> _Short problem 1_: In the records, from the start through the line containing "6: (239, 755)", replace "top-left" with "upper-left" and keep all else the same. Please leave the pictures out of your answer.
---- Reading text
This very basic claim – that codes specified the quality, nature or presence of a specific practice – required four design principles. Codes were collaboratively developed to reflect global conceptions of teaching quality and to capture variation in teaching within the eight participating countries/economies. The understanding and application of the codes also had to be scalable so that they could be used in a train-the-trainer model of implementation. This meant the codes had to be defined and operationalised in standardised ways so that bilingual observers could apply them. And finally, to support standardised application across countries/economies, codes had to focus on behaviours or aspects of teaching that are observable on video or present in teaching materials. Four cycles of iterative development with country/economy experts over roughly two years of development activities resulted in the final codes for the Study. In each iterative development cycle, codes were drafted and tested on pilot Study classroom videos and teaching materials; then refined and shared with external experts and countries/economies, and again revised, retested and refined further. Two codes (i.e. components related to risk-taking and clarity) did not work well in all countries and are not included in this report. All codes tested are detailed in the Technical Report.
--------
---- Data extract
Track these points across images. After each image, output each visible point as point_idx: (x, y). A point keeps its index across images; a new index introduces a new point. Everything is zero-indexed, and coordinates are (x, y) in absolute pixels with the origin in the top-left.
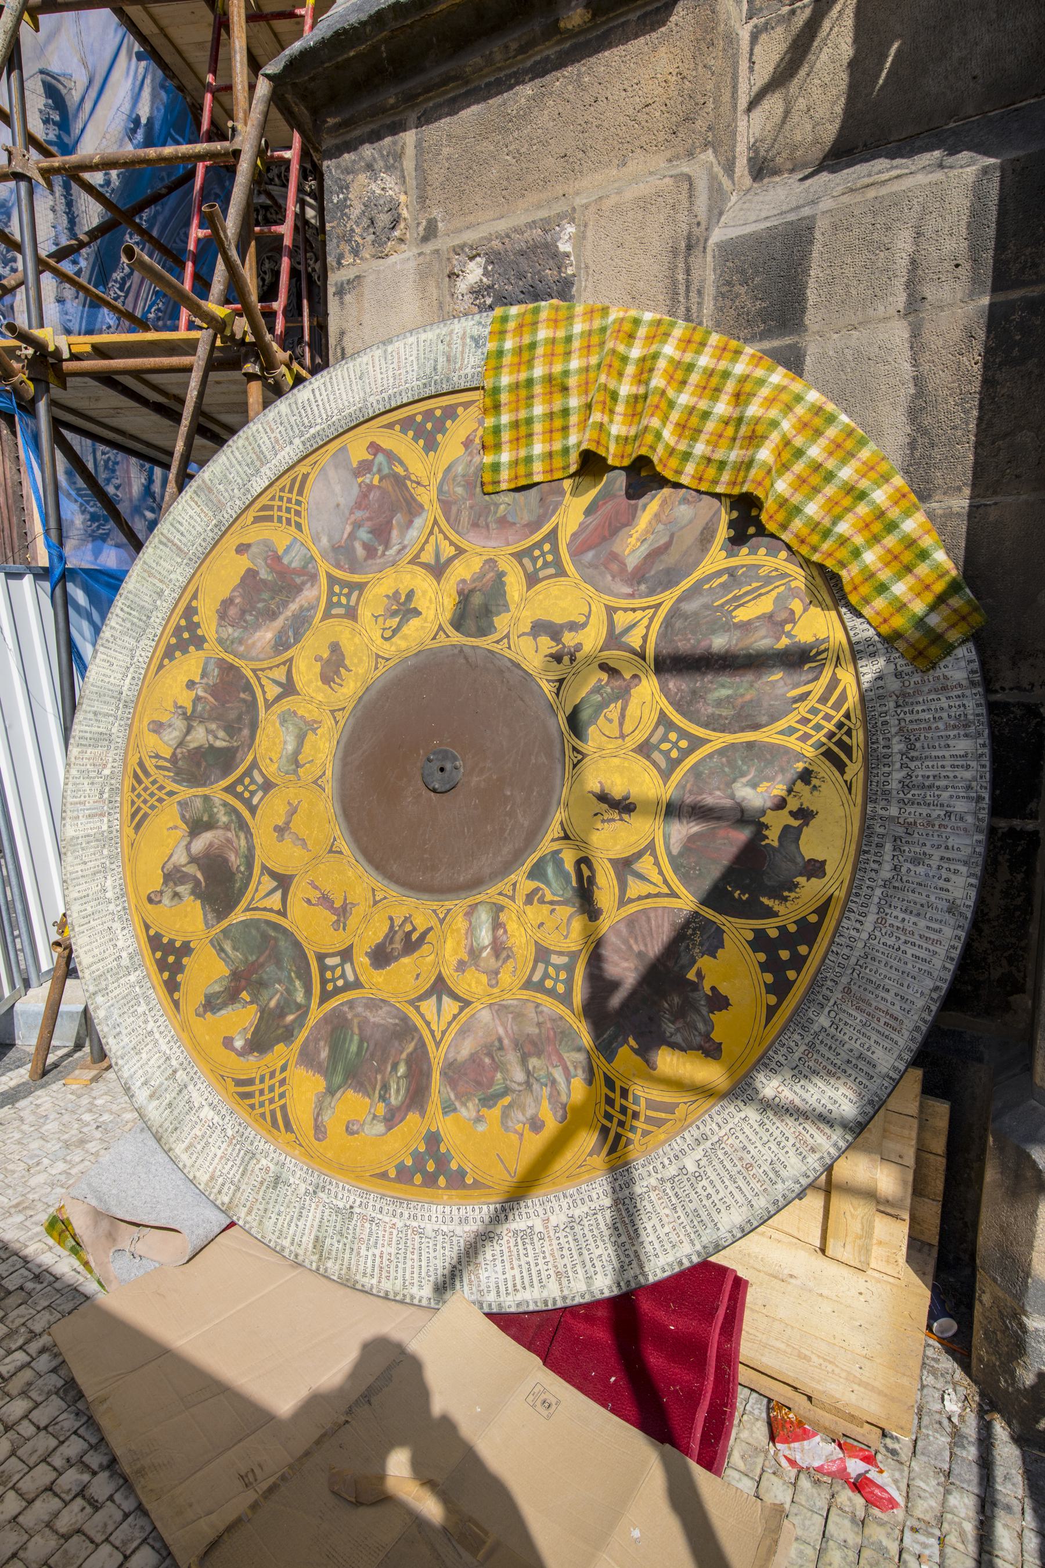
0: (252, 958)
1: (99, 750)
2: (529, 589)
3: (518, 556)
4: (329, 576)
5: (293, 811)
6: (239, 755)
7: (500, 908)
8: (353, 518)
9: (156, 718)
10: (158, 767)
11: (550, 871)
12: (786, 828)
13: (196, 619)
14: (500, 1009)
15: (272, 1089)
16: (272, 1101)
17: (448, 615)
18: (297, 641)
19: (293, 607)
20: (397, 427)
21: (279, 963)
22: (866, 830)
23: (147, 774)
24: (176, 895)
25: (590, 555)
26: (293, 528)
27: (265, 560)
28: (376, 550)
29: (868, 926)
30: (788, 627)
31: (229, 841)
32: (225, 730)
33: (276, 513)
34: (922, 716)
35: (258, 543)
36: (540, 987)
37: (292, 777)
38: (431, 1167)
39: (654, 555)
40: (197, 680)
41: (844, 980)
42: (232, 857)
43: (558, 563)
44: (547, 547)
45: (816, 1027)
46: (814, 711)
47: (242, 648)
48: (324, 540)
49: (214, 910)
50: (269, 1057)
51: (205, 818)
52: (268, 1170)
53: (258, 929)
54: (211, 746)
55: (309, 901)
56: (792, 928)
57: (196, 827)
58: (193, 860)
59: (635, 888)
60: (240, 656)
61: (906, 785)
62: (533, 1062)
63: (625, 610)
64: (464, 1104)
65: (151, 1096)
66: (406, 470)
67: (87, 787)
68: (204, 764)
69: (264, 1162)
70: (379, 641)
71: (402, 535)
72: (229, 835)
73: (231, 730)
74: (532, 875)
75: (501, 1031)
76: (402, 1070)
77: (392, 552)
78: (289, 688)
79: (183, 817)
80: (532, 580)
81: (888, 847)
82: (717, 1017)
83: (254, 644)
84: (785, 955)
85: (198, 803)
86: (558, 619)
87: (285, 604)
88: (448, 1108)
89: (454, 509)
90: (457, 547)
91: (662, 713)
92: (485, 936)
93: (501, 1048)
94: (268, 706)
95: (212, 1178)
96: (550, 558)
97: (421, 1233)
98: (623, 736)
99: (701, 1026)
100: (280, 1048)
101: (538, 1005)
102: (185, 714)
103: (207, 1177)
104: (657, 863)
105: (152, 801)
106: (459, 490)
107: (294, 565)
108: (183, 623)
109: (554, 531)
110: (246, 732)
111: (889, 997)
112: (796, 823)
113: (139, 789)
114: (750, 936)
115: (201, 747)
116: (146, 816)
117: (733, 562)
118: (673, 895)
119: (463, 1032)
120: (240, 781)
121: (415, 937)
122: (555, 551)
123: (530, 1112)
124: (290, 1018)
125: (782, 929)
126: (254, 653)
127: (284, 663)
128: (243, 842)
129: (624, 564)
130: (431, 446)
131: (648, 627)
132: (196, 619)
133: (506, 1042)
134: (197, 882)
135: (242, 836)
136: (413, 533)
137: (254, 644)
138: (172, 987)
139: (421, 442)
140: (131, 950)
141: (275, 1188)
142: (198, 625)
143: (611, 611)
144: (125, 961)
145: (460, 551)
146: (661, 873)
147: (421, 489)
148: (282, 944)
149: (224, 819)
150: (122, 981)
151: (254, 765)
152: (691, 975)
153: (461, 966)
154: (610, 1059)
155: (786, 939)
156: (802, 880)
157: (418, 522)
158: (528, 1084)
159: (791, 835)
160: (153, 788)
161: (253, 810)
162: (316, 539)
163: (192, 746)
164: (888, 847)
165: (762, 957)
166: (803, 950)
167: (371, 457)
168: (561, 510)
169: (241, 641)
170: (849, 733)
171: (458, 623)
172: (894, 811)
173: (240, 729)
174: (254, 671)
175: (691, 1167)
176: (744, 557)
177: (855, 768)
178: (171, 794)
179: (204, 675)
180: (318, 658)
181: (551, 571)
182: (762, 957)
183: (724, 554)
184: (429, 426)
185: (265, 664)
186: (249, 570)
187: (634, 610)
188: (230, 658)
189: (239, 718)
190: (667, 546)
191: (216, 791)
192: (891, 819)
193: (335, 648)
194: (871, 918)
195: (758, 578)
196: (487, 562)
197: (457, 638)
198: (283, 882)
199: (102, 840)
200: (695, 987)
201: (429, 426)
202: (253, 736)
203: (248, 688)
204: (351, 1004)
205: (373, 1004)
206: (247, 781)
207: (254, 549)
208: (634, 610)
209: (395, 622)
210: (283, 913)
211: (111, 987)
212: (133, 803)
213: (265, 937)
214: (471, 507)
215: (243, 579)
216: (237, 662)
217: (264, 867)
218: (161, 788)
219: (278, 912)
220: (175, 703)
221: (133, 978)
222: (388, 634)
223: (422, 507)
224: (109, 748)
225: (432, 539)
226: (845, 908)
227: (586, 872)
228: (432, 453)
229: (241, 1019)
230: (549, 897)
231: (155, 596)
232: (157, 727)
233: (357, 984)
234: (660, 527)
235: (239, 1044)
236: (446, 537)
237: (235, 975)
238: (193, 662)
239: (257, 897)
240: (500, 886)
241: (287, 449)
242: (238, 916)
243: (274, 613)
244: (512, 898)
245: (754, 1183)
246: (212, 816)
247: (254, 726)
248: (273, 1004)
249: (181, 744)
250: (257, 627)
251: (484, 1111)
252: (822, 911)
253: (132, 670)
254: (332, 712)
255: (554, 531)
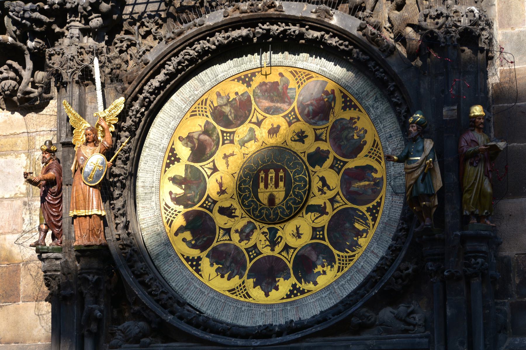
0: (192, 179)
1: (199, 84)
2: (329, 168)
3: (335, 158)
4: (294, 108)
5: (232, 155)
6: (232, 126)
7: (256, 229)
8: (312, 101)
9: (221, 92)
10: (210, 106)
11: (273, 232)
12: (320, 272)
13: (253, 78)
14: (236, 248)
15: (173, 214)
16: (171, 216)
17: (309, 152)
18: (272, 114)
19: (279, 105)
20: (342, 94)
21: (198, 187)
22: (328, 286)
23: (205, 105)
24: (187, 143)
25: (346, 177)
26: (297, 85)
27: (284, 84)
28: (310, 116)
29: (312, 301)
30: (359, 237)
31: (211, 144)
32: (235, 115)
33: (297, 77)
34: (357, 278)
35: (286, 78)
36: (248, 252)
37: (240, 147)
38: (194, 263)
39: (356, 193)
40: (240, 94)
41: (299, 305)
42: (208, 150)
43: (340, 170)
44: (342, 164)
45: (286, 308)
46: (346, 257)
47: (257, 100)
48: (301, 98)
49: (193, 158)
50: (177, 206)
51: (210, 132)
52: (158, 230)
53: (200, 174)
54: (227, 115)
55: (217, 181)
56: (301, 289)
57: (206, 132)
58: (198, 139)
59: (284, 253)
60: (255, 101)
61: (342, 285)
62: (233, 265)
63: (340, 197)
64: (212, 258)
65: (143, 187)
66: (334, 106)
67: (187, 90)
68: (222, 118)
69: (159, 228)
70: (289, 138)
71: (319, 120)
72: (212, 143)
73: (236, 117)
74: (268, 229)
75: (233, 252)
76: (205, 239)
77: (313, 121)
78: (259, 124)
79: (205, 126)
80: (332, 167)
81: (329, 292)
82: (274, 291)
83: (261, 102)
84: (295, 292)
85: (212, 126)
86: (328, 182)
87: (278, 102)
88: (207, 256)
89: (333, 130)
90: (326, 139)
91: (324, 226)
92: (247, 231)
93: (229, 255)
94: (250, 122)
95: (144, 219)
96: (340, 167)
97: (182, 273)
98: (313, 222)
99: (269, 289)
100: (182, 207)
101: (244, 255)
102: (229, 99)
103: (143, 218)
104: (293, 253)
105: (201, 113)
106: (339, 127)
107: (289, 95)
108: (249, 75)
109: (347, 162)
110: (239, 122)
111: (302, 314)
112: (322, 272)
113: (200, 106)
114: (294, 283)
115: (224, 112)
116: (196, 115)
117: (366, 213)
118: (290, 262)
119: (225, 245)
120: (227, 133)
121: (233, 214)
122: (342, 166)
123: (223, 273)
124: (190, 202)
125: (300, 287)
126: (259, 104)
127: (264, 116)
128: (214, 149)
129: (350, 188)
130: (344, 109)
131: (340, 206)
132: (253, 78)
133: (231, 255)
134: (195, 147)
135: (215, 147)
136: (321, 123)
137: (261, 102)
138: (168, 166)
139: (343, 105)
140: (165, 146)
141: (157, 235)
142: (252, 80)
143: (338, 194)
144: (161, 147)
145: (326, 141)
146: (292, 256)
147: (332, 115)
148: (202, 184)
149: (215, 138)
150: (156, 151)
151: (234, 133)
152: (277, 279)
153: (237, 231)
154: (248, 278)
155: (298, 290)
156: (311, 283)
157: (324, 122)
158: (228, 267)
159: (319, 274)
160: (204, 110)
161: (223, 144)
162: (300, 95)
163: (223, 110)
164: (329, 292)
165: (292, 288)
166: (299, 294)
167: (330, 93)
168: (352, 160)
169: (258, 98)
170: (346, 267)
171: (310, 157)
172: (336, 287)
173: (238, 120)
174: (255, 109)
175: (243, 309)
176: (368, 214)
177: (340, 274)
178: (207, 116)
179: (242, 95)
180: (272, 125)
181: (337, 170)
182: (292, 288)
183: (366, 209)
184: (348, 104)
185: (259, 111)
186: (277, 82)
187: (342, 199)
188: (252, 98)
189: (241, 117)
190: (360, 194)
191: (219, 128)
192: (334, 288)
193: (279, 127)
194: (314, 300)
195: (365, 221)
196: (328, 150)
197: (305, 159)
198: (215, 169)
199: (180, 110)
200: (276, 282)
201: (348, 104)
202: (239, 125)
203: (250, 112)
204: (206, 214)
205: (212, 219)
206: (228, 135)
207: (283, 78)
208: (342, 199)
209: (297, 138)
210: (209, 177)
211: (152, 150)
212: (196, 108)
213: (199, 178)
214: (337, 134)
215: (274, 82)
216: (253, 102)
217: (213, 161)
218: (206, 112)
219: (208, 175)
220: (228, 94)
221: (160, 153)
222: (293, 139)
223: (329, 119)
224: (202, 87)
225: (323, 130)
226: (312, 295)
227: (279, 240)
228: (342, 110)
229: (179, 191)
230: (268, 237)
231: (249, 60)
232: (219, 95)
233: (211, 211)
234: (363, 189)
235: (173, 196)
236: (326, 134)
237: (185, 179)
238: (243, 88)
239: (206, 166)
240: (260, 224)
241: (315, 65)
242: (197, 165)
243: (273, 100)
244: (260, 229)
245: (251, 322)
246: (212, 133)
247: (242, 123)
248: (188, 195)
249: (221, 106)
250: (266, 99)
251: (214, 264)
252: (309, 291)
253: (226, 73)
254: (263, 142)
255: (347, 162)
--------
> _Short problem 2_: Summarize the passage on developing the codes in two sentences.

> _Worked answer 1_:
Track these points across images. After each image, output each visible point as point_idx: (x, y). A point keeps its index across images; a new index introduces a new point. Everything is zero-indexed, and coordinates are (x, y) in absolute pixels with the origin in the upper-left.
0: (252, 958)
1: (99, 750)
2: (529, 589)
3: (518, 556)
4: (329, 576)
5: (293, 811)
6: (239, 755)

> _Worked answer 2_: The codes had to follow four design principles: they were developed collaboratively to reflect global conceptions of teaching quality, made scalable and standardized so bilingual observers could apply them, and focused on teaching that is observable on video or present in teaching materials. They were finalized through four iterative cycles of drafting, testing, sharing with experts and countries/economies, and revising over about two years, and two codes that did not work well in all countries were left out of the report.